13. Sometimes a mental health professional can be helpful to you in understanding the needs of Aspergers kids, yourself, and your marriage. Some parents are reluctant to take this step, but if it becomes hard to function from day to day, this kind of help may be in order. Just as you would consult more than one specialist for your Aspie if necessary, do likewise for yourself. If your spouse is too discouraged, then start by yourself. Sometimes a change in one spouse changes the chemistry of the situation for the better.

14. Sort out what is important and what isn't important to the two of you. Really look at your values and your hopes and dreams for your life together. Discuss what you can – and cannot - accomplish.

15. Your Aspergers youngster has a condition that may require lots of care and supervision in the early years. In the struggle to advocate for your kid’s needs, your own needs as a parent and as spouse may get lost. Many spouses stop focusing on their marriage, but this never helps. As hard as it may sound at first, start to think about taking care of yourself and adding some fun and enjoyment into your life, even though it can take a long time for this to feel okay.

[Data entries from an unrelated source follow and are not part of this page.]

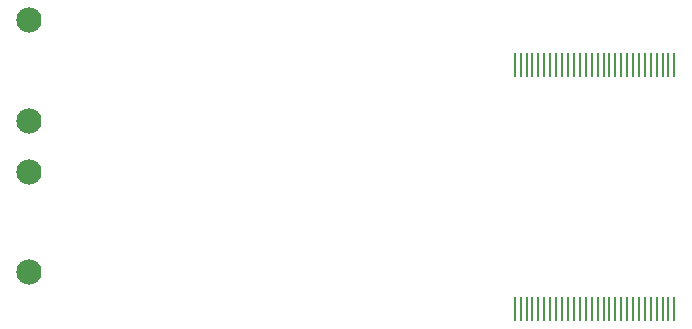
<source format=gtp>
G04 MADE WITH FRITZING*
G04 WWW.FRITZING.ORG*
G04 DOUBLE SIDED*
G04 HOLES PLATED*
G04 CONTOUR ON CENTER OF CONTOUR VECTOR*
%ASAXBY*%
%FSLAX23Y23*%
%MOIN*%
%OFA0B0*%
%SFA1.0B1.0*%
%ADD10C,0.084000*%
%ADD11R,0.009449X0.078740*%
%LNPASTEMASK1*%
G90*
G70*
G54D10*
X113Y933D03*
X113Y1267D03*
X113Y933D03*
X113Y1267D03*
X113Y933D03*
X113Y1267D03*
X112Y1436D03*
X112Y1771D03*
X112Y1436D03*
X112Y1771D03*
X112Y1436D03*
X112Y1771D03*
G54D11*
X2263Y1623D03*
X2243Y1623D03*
X2224Y1623D03*
X2204Y1623D03*
X2184Y1623D03*
X2164Y1623D03*
X2145Y1623D03*
X2125Y1623D03*
X2105Y1623D03*
X2086Y1623D03*
X2066Y1623D03*
X2046Y1623D03*
X2027Y1623D03*
X2007Y1623D03*
X1987Y1623D03*
X1968Y1623D03*
X1948Y1623D03*
X1928Y1623D03*
X1909Y1623D03*
X1889Y1623D03*
X1869Y1623D03*
X1849Y1623D03*
X1830Y1623D03*
X1810Y1623D03*
X1790Y1623D03*
X1771Y1623D03*
X1751Y1623D03*
X1731Y1623D03*
X1731Y808D03*
X1751Y808D03*
X1771Y808D03*
X1790Y808D03*
X1810Y808D03*
X1830Y808D03*
X1849Y808D03*
X1869Y808D03*
X1889Y808D03*
X1909Y808D03*
X1928Y808D03*
X1948Y808D03*
X1968Y808D03*
X1987Y808D03*
X2007Y808D03*
X2027Y808D03*
X2046Y808D03*
X2066Y808D03*
X2086Y808D03*
X2105Y808D03*
X2125Y808D03*
X2145Y808D03*
X2164Y808D03*
X2184Y808D03*
X2204Y808D03*
X2224Y808D03*
X2243Y808D03*
X2263Y808D03*
G04 End of PasteMask1*
M02*
</source>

16. Take time to pursue the things that renew you as individuals.

17. Talk openly about problems and issues when they occur.

18. Together, learn all you can about your youngster's disorder.

19. Family life can be a test of love and resilience, so taking good notes and working to understand each other's wants and needs are vital to the success and survival of an intimate relationship. Life has veered-off a bit from what you had expected it to be. Try not to blame each other for the situation. It takes time to sort this stuff out. Be kind to yourself and each other when the going gets rough.

20. Prayer and meditation are useful tools for many parents of special needs children.